-- THINGS TO DO --
1. In the forum thread on wedding gifts, how much did the poster give toward a group gift for a teammate whose wedding no one in the office was invited to?
2. Repeat the forum thread on wedding gifts word for word from "I had never" to "when they give.".

-- SELECTED TEXT --
#####

No, my gift-giving has not changed at all. A shower gift is usually $35-50 depending on my relationship with the bride. A wedding gift is $75-100 for solo attendance and $175-200 for a couple attending. The gift is either cash or something from the registry.

One of my team mates recently got married but I was not invited to the wedding, actually no one in the office was. I contributed $30 to a group gift. If they had eloped I may have upped the cost to $50.  

Post # 26
11 posts
  • Wedding: October 2008

I love the question!

My husband and I had a civil ceremony 14 years ago, that included our son and a witness.  We mailed announcements and were very surprised to receive gifts.  The ladies that I worked with even threw me a bridal shower. (I was shocked and overwhelmed)

Over the years, we have attended many weddings – I’ve seen people have large guest lists and tried to save money by having mom cook spaghetti in the back room.  I’ve also attended weddings were the family spent $100,000 and 1/2 the tables were empty.

We tend to look over the registry and purchase based on availablity and how well we know the couple. 

What this has taught us is that for our vow renewal ceremony – keep it small and don’t skimp.  Of course, we don’t expect gifts but have been asked to register by family and friends.

We always purchase a wedding gift even if we don’t attend the wedding.  I’m the one who decides how much.  I don’t have a figure to give you – it depends on how well we know the couple.



Post # 27
137 posts
Blushing bee

Wow, this turned out to be really long… sorry!

This is something that has definitely come up for me over the course of our wedding planning (and wedding-having). Before this year, we had no idea about the costs and efforts of wedding planning, and we gave only about $75-$90 per gift, depending on our relationship to the couple, etc. It didn’t matter whether we were able to attend the wedding or not. 

After this whole process, we will be giving substantially more, but it has to do with a lot of things. Mostly, we were grad students last year, this year we are not. Our financial position is necessarily a part of our decision when gifting in any situation, and now that we earn more (only slightly more, since we are both only postdocs now – not a big payraise from grad school!), we can give more.

I had never heard of this policy of your gift paying for your place at the wedding until I read about it here on WB. Frankly, I think it is kind of nonsense, at least from our personal experience. We planned the wedding that we wanted. We invited people that we wanted to be there with us, and yes, we planned things in part to show those guests a good time. Per person, we ended up spending well over what might be considered ‘reasonable’ for a wedding gift. There was never the expectation that we would gain that back through gifts from our guests, or that anyone should pay their way to our wedding through their gift. Our choices were our own – we could have chosen to have a much cheaper event, or we could have had a super-luxurious crazy fancy event, I just don’t see how it has any bearing on what guests should think about when they give.

Relatedly, people generally are shocked if someone does not attend a wedding and does not send a gift. For me now, post-wedding, I’ve vowed to attend as many weddings as I possibly can, because it was SO awesome that our friends and family made the effort to come to ours. Getting a "yes" reply on an RSVP was a million times more meaningful than receiving a registry gift. If I can’t make it, I will send a substantial gift, probably larger than what I would give if I do attend, maybe to make up for my absence. But, I did not expect the same from those who didn’t come – a few people didn’t send gifts, and that was fine for us.

#####

-- DATA PROVIDED --
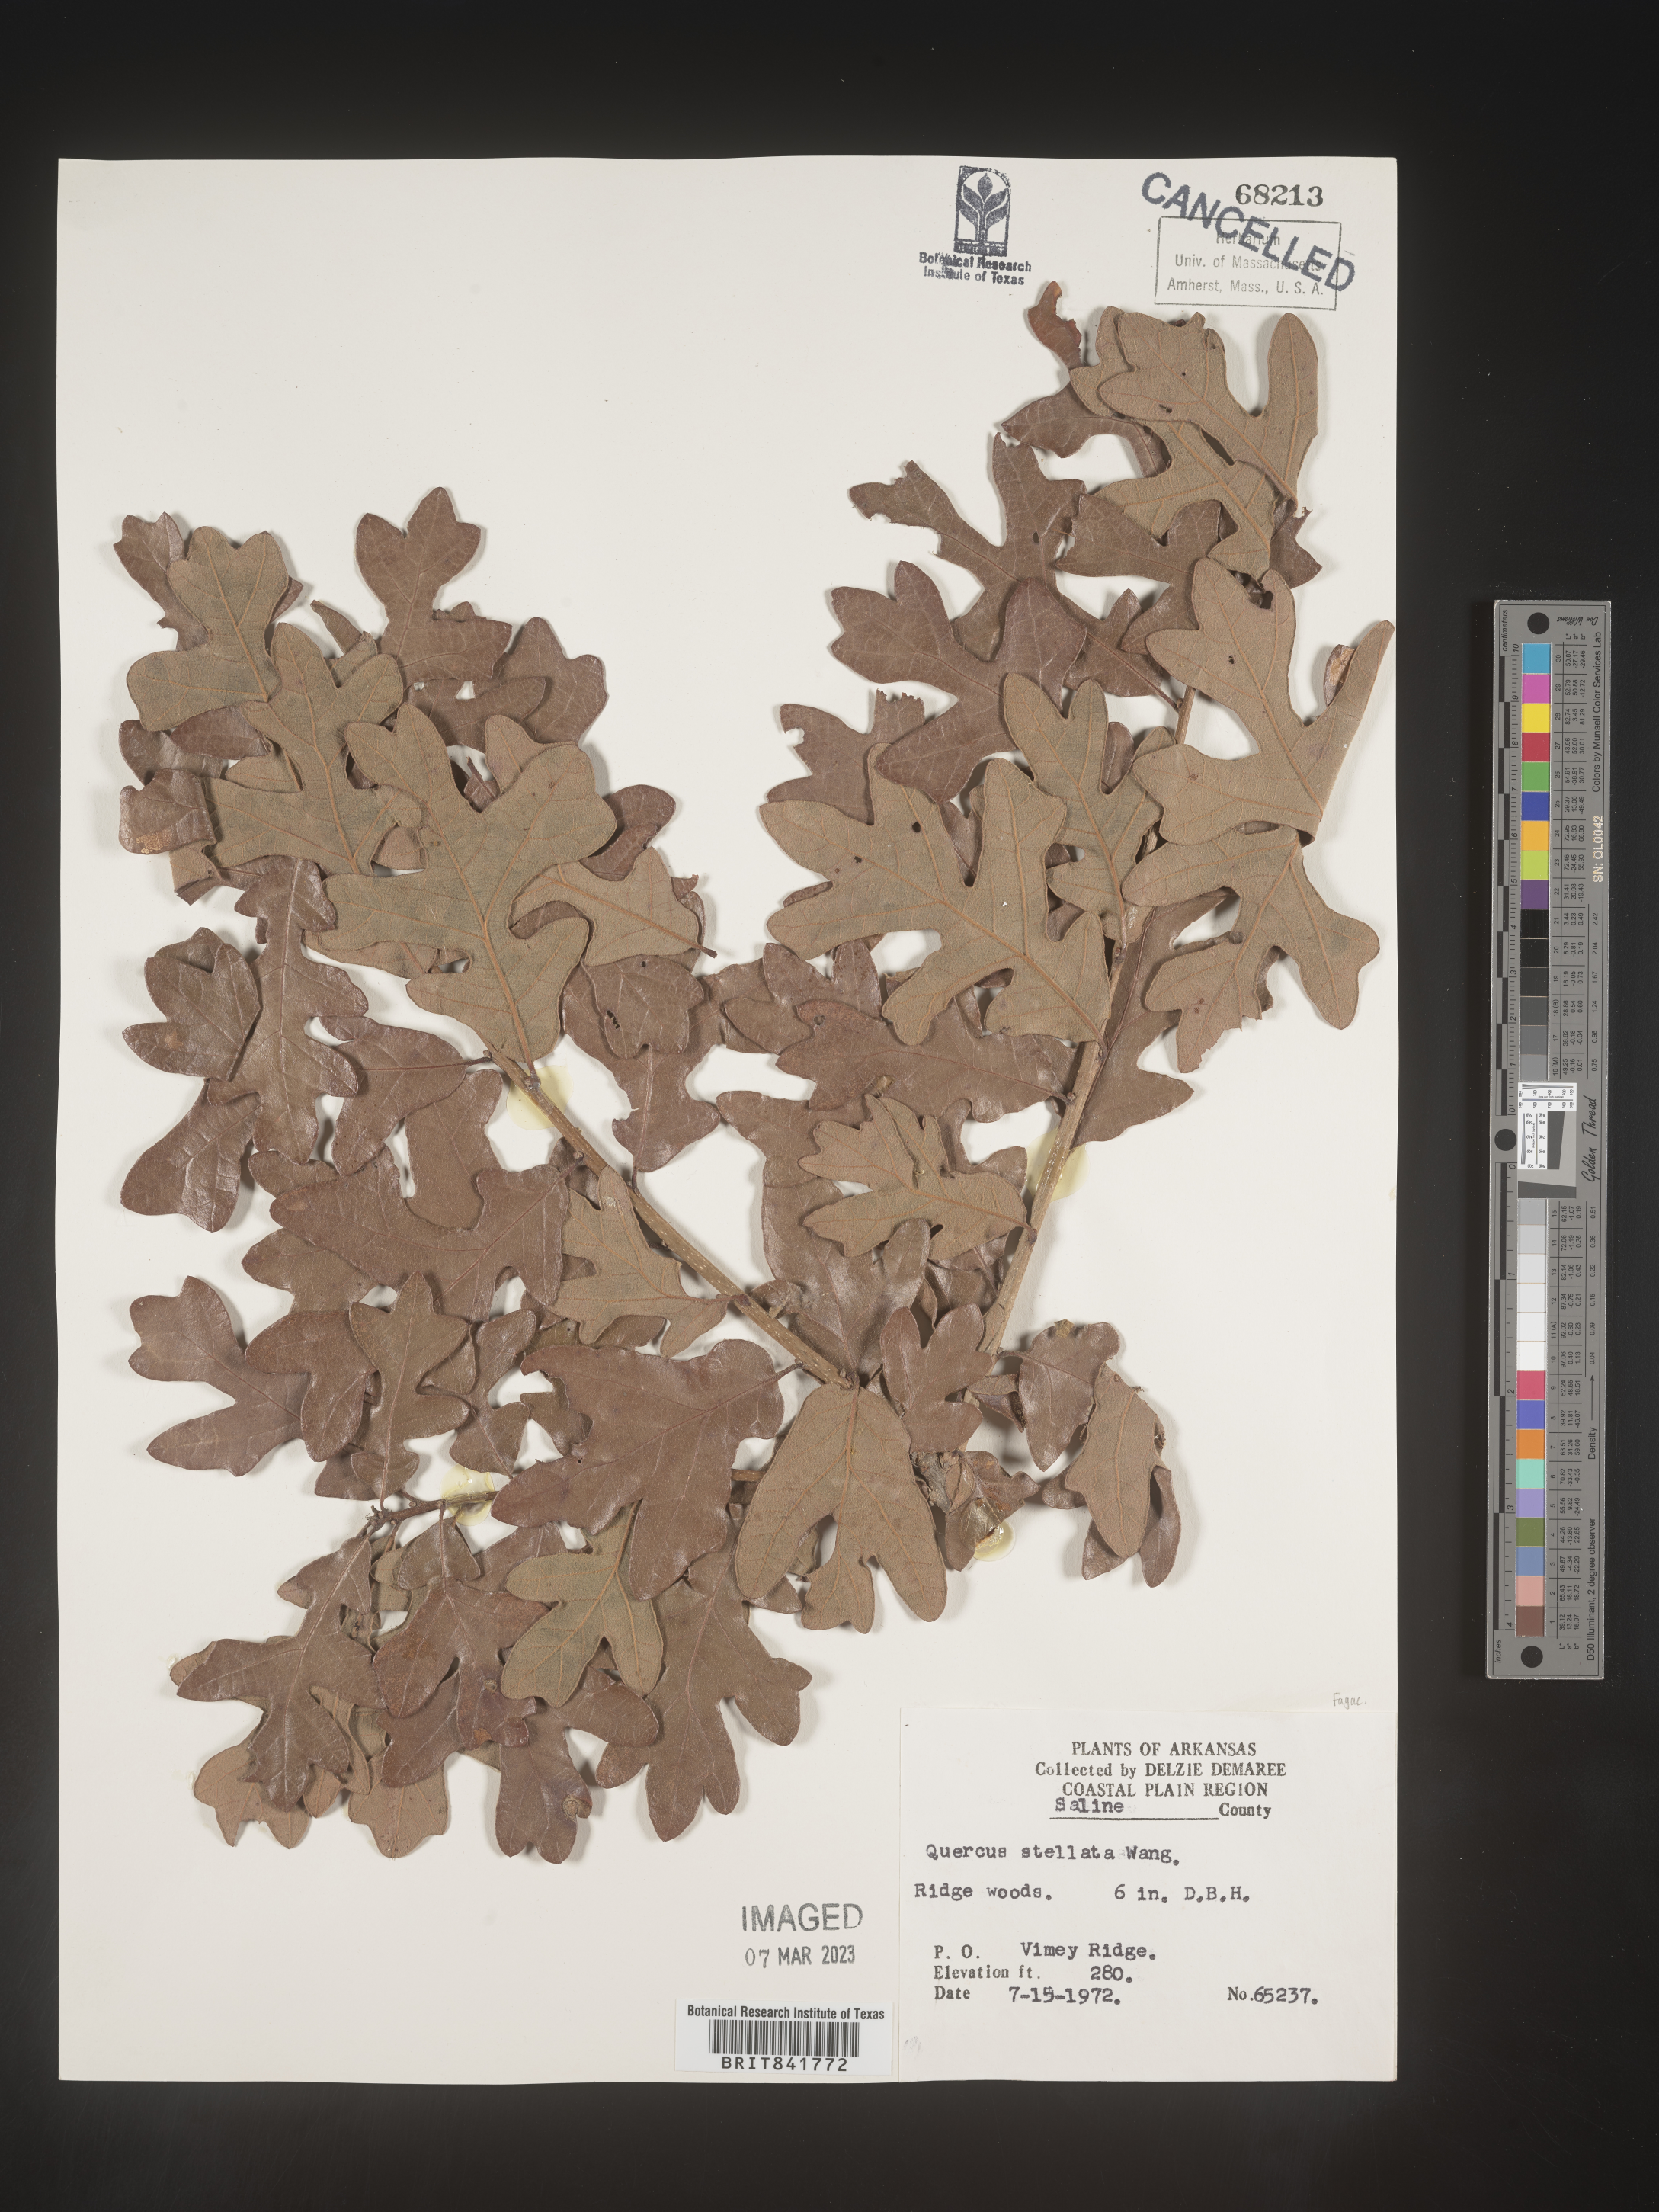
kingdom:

#####

-- TASK SOLUTIONS --
1. $30

2.
I had never heard of this policy of your gift paying for your place at the wedding until I read about it here on WB. Frankly, I think it is kind of nonsense, at least from our personal experience. We planned the wedding that we wanted. We invited people that we wanted to be there with us, and yes, we planned things in part to show those guests a good time. Per person, we ended up spending well over what might be considered ‘reasonable’ for a wedding gift. There was never the expectation that we would gain that back through gifts from our guests, or that anyone should pay their way to our wedding through their gift. Our choices were our own – we could have chosen to have a much cheaper event, or we could have had a super-luxurious crazy fancy event, I just don’t see how it has any bearing on what guests should think about when they give.